• **WHAT IS EXPECTED**
In the records below, find the line containing "Länder-Naturschutzgesetzen verankert." and transcribe it and every line after it exactly; leave the pictures out.

___ INFORMATION SHOWN ___

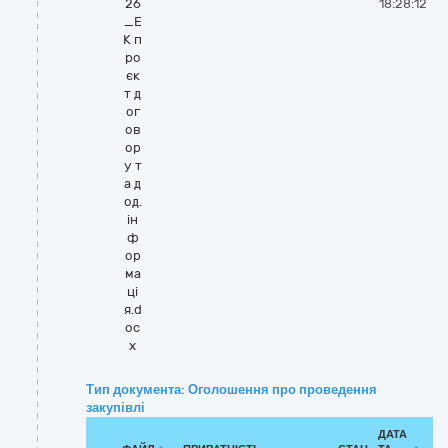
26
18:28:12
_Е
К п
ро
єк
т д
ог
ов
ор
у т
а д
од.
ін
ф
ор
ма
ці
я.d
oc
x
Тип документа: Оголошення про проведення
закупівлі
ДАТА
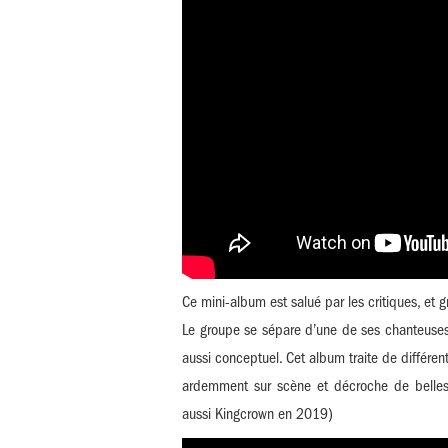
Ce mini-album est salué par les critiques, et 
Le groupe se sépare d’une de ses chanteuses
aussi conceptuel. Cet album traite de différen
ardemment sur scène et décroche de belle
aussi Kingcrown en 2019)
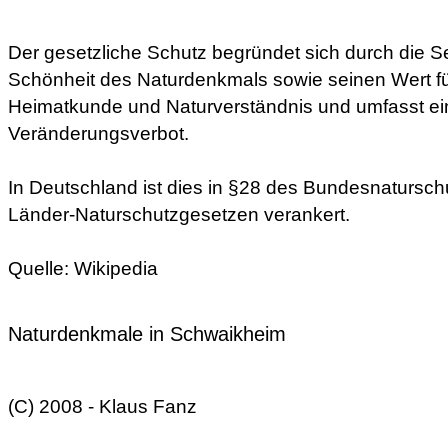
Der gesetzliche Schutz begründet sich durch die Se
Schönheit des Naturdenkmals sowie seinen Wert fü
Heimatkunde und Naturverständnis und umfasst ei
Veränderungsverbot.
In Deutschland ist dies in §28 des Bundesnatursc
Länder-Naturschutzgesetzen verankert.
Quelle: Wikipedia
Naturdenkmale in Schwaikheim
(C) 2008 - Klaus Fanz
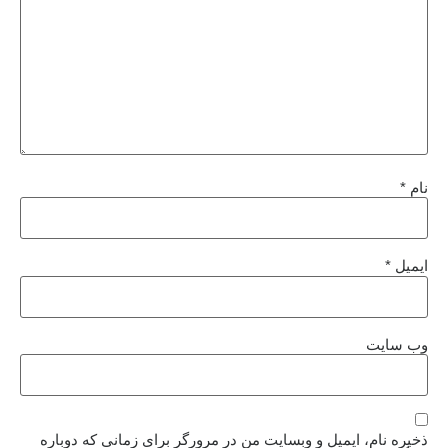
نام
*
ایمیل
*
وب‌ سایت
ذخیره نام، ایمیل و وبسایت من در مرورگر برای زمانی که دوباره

___

• **SOLUTION TO THIS PROBLEM**
Länder-Naturschutzgesetzen verankert.
Quelle: Wikipedia
Naturdenkmale in Schwaikheim
(C) 2008 - Klaus Fanz
نام
*
ایمیل
*
وب‌ سایت
ذخیره نام، ایمیل و وبسایت من در مرورگر برای زمانی که دوباره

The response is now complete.